(DATA FOR THE TASK Opens)
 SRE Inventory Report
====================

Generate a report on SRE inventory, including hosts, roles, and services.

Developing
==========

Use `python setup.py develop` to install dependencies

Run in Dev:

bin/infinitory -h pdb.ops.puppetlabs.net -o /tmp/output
(DATA FOR THE TASK Closes)
(DATA FOR THE TASK Opens)
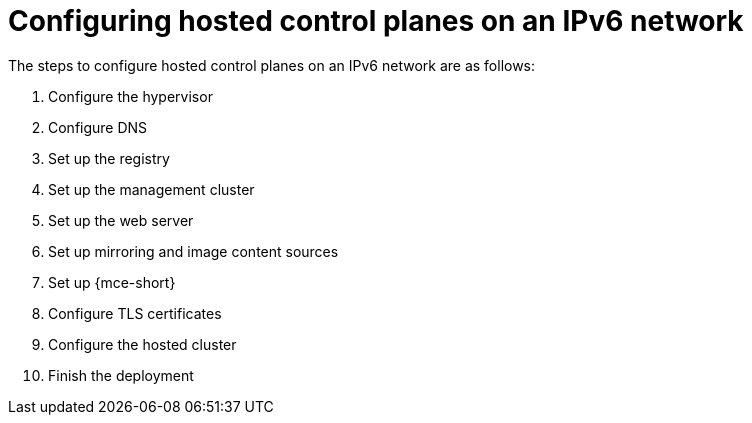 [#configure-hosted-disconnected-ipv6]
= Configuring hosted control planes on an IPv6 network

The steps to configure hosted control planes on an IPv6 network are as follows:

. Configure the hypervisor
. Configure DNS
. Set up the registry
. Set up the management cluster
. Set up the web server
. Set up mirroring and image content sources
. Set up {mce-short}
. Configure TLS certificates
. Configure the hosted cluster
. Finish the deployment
(DATA FOR THE TASK Closes)
Go through the data and show every line where "planes" occurs.

[OUTPUT]
= Configuring hosted control planes on an IPv6 network
The steps to configure hosted control planes on an IPv6 network are as follows:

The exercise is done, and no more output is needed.